On Oct. 15, Sea Trek 2001 made a donation of labor and love to the Church Humanitarian Center, donating 17 boxes containing more than 1,200 school bags and three dozen bandages for tropical diseases and leprosy. The items were made by dozens of Sea Trek participants while sailing slowly across the Atlantic Ocean in three tall ships.
The Church sends school bags to school children in underdeveloped countries and includes the breathable and washable bandages in disaster relief medical kits.
Working on sewing projects while on board ships has an immigrant connection. Church history shows that on many sailing ships, saints who emigrated to Zion in the mid-19th century occupied some of their trans-Atlantic time sewing tents and wagon covers to be used during the journey across the plains.
In that tradition, Sea Trek participants took needle and thread in hand to contribute to the Church's humanitarian work. However, they also served as crew on the sailing ships and did the service projects during sparse free time.
Church Humanitarian representatives in England arranged for a dozen bolts of heavy fabric and dozens of sewing kits with thread, needles, thimbles, draw strings, yarn and crochet hooks to be loaded on the Statsraad Lemkuhl, the Christian Radich, and the Europa at Portsmouth, England. Officers on each ship agreed to let the bulky materials come aboard, provided storage space, and showed interest in the projects as they progressed.
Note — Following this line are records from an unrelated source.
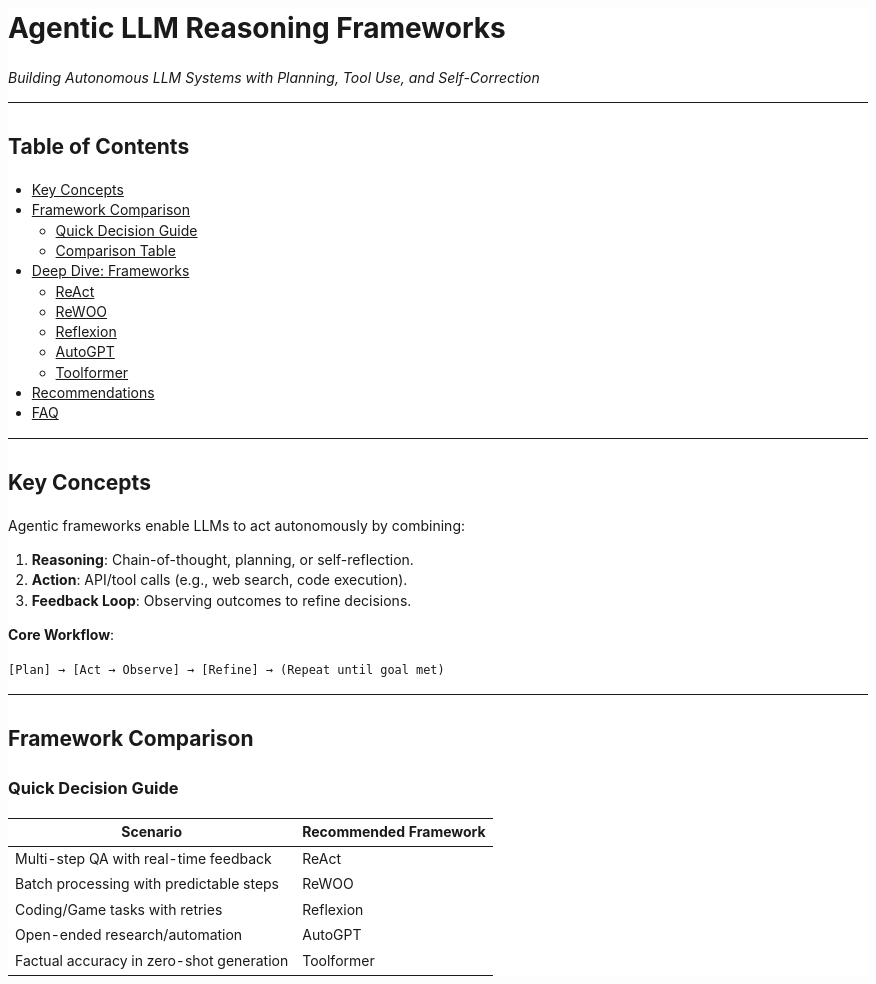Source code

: 
# Agentic LLM Reasoning Frameworks  
*Building Autonomous LLM Systems with Planning, Tool Use, and Self-Correction*  

---

## Table of Contents  
- [Key Concepts](#key-concepts)  
- [Framework Comparison](#framework-comparison)  
  - [Quick Decision Guide](#quick-decision-guide)  
  - [Comparison Table](#comparison-table)  
- [Deep Dive: Frameworks](#deep-dive-frameworks)  
  - [ReAct](#react-reasoning--acting)  
  - [ReWOO](#rewoo-reasoning-without-observation)  
  - [Reflexion](#reflexion-self-improvement-with-feedback)  
  - [AutoGPT](#autogpt-open-ended-autonomy)  
  - [Toolformer](#toolformer-embedded-tool-use)  
- [Recommendations](#recommendations)  
- [FAQ](#faq)  

---

## Key Concepts <a name="key-concepts"></a>  
Agentic frameworks enable LLMs to act autonomously by combining:  
1. **Reasoning**: Chain-of-thought, planning, or self-reflection.  
2. **Action**: API/tool calls (e.g., web search, code execution).  
3. **Feedback Loop**: Observing outcomes to refine decisions.  

**Core Workflow**:  
```plaintext
[Plan] → [Act → Observe] → [Refine] → (Repeat until goal met)
```

---

## Framework Comparison <a name="framework-comparison"></a>  

### Quick Decision Guide <a name="quick-decision-guide"></a>  
| Scenario                                   | Recommended Framework      |  
|--------------------------------------------|----------------------------|  
| Multi-step QA with real-time feedback      | ReAct                      |  
| Batch processing with predictable steps    | ReWOO                      |  
| Coding/Game tasks with retries             | Reflexion                  |  
| Open-ended research/automation             | AutoGPT                    |  
| Factual accuracy in zero-shot generation   | Toolformer                 |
First, the bolts of cloth had to be hand cut with scissors, using proper measurements for the school bags. Then the bags had to be stitched around two open edges, a draw string pinned around the top, and then the top sewed down over the drawstrings.
On the Europa, Becki Toone of St. George, Utah, was relieved from the twice-daily four-hour ship work shifts in order to coordinate the sewing projects. Most passengers on the Europa hand sewed school bags during the morning devotional, the daily Church history class, or the entertainment hour each evening. Sewing became competitive, with a daily tally posted on the main cabin blackboard. Ship crew members checked daily to see how the production was going.
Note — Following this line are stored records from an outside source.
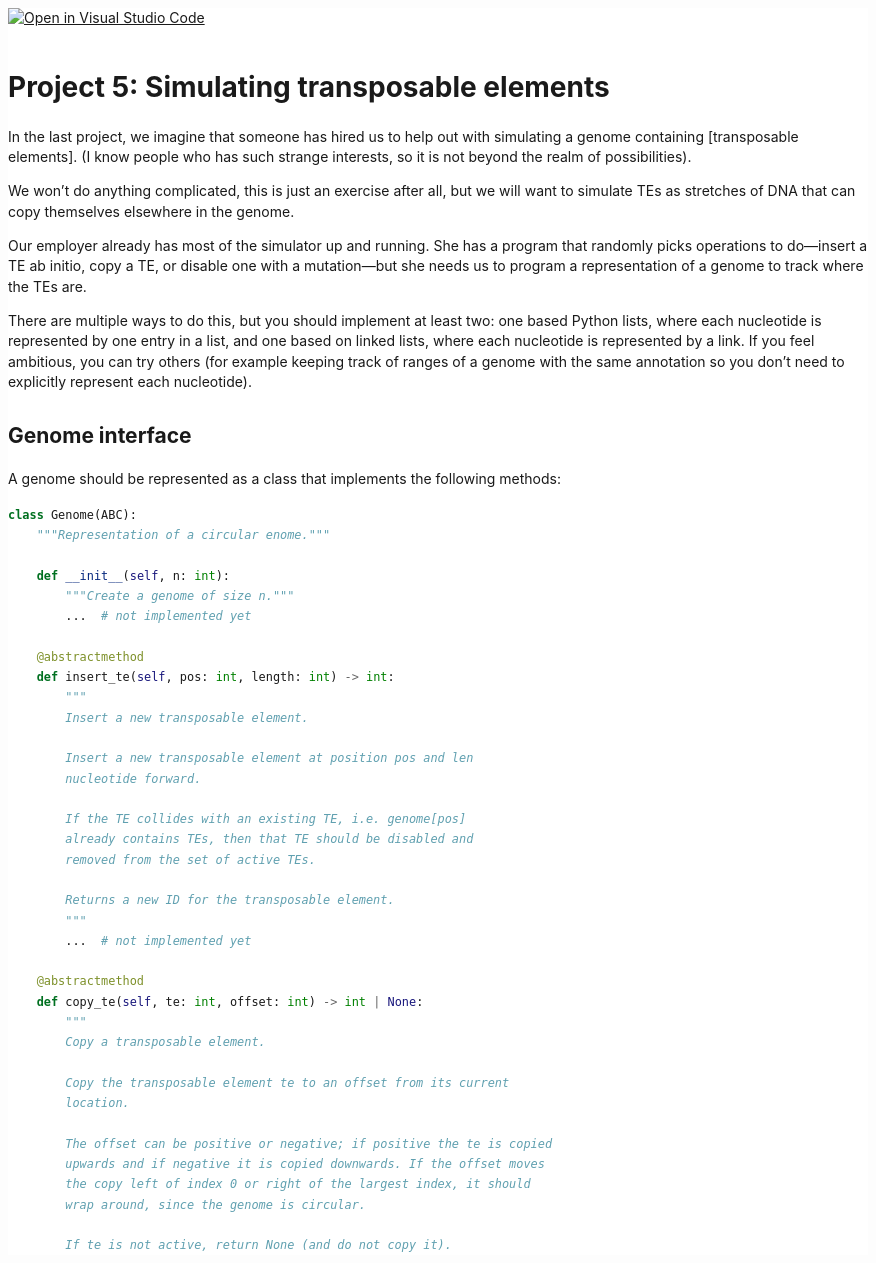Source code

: [![Open in Visual Studio Code](https://classroom.github.com/assets/open-in-vscode-c66648af7eb3fe8bc4f294546bfd86ef473780cde1dea487d3c4ff354943c9ae.svg)](https://classroom.github.com/online_ide?assignment_repo_id=9447068&assignment_repo_type=AssignmentRepo)
# Project 5: Simulating transposable elements

In the last project, we imagine that someone has hired us to help out with simulating a genome containing [transposable elements]. (I know people who has such strange interests, so it is not beyond the realm of possibilities).

We won’t do anything complicated, this is just an exercise after all, but we will want to simulate TEs as stretches of DNA that can copy themselves elsewhere in the genome.

Our employer already has most of the simulator up and running. She has a program that randomly picks operations to do—insert a TE ab initio, copy a TE, or disable one with a mutation—but she needs us to program a representation of a genome to track where the TEs are.

There are multiple ways to do this, but you should implement at least two: one based Python lists, where each nucleotide is represented by one entry in a list, and one based on linked lists, where each nucleotide is represented by a link. If you feel ambitious, you can try others (for example keeping track of ranges of a genome with the same annotation so you don’t need to explicitly represent each nucleotide).

## Genome interface

A genome should be represented as a class that implements the following methods:

```python
class Genome(ABC):
    """Representation of a circular enome."""

    def __init__(self, n: int):
        """Create a genome of size n."""
        ...  # not implemented yet

    @abstractmethod
    def insert_te(self, pos: int, length: int) -> int:
        """
        Insert a new transposable element.

        Insert a new transposable element at position pos and len
        nucleotide forward.

        If the TE collides with an existing TE, i.e. genome[pos]
        already contains TEs, then that TE should be disabled and
        removed from the set of active TEs.

        Returns a new ID for the transposable element.
        """
        ...  # not implemented yet

    @abstractmethod
    def copy_te(self, te: int, offset: int) -> int | None:
        """
        Copy a transposable element.

        Copy the transposable element te to an offset from its current
        location.

        The offset can be positive or negative; if positive the te is copied
        upwards and if negative it is copied downwards. If the offset moves
        the copy left of index 0 or right of the largest index, it should
        wrap around, since the genome is circular.

        If te is not active, return None (and do not copy it).
```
No one could keep up with Sister Toone's husband, Paul, who hand-sewed 50 bags. During the nine-day sail from Portsmouth to the Canary Islands, the Europa passengers sewed about 200 bags. After that, the ship's Captain, Klaas Gaastra, permitted Sister Toone to use the ship's only sewing machine. With help cutting and pinning and inserting drawstrings, she and others produced another 425 school bags by the time the ship reached Bermuda 19 days later.
Also on the Europa, Dee McBride of Murray, Utah, crocheted some 20 bandages for leprosy patients. Five men on board crocheted or knitted at least one bandage — a four-foot bandage takes most people more than 20 hours to hand-produce.
On the biggest ship, the Statsraad Lemkuhl, from the start of the crossing, the captain let the company sew with the heavy duty sewing machine used to fix the sails, and the seamstress appointed on that ship machine sewed 600 school bags.
At New York, the 17 cartons of bags and bandages were transferred to a Sea Trek truck hauling materials to Salt Lake City, where the cartons were delivered Oct. 15 to the Humanitarian Center for distribution around the world. For Sea Trek participants, working on the bags and bandages was a labor of love and a chance to be of service even while "locked" away from the world in crossing the ocean.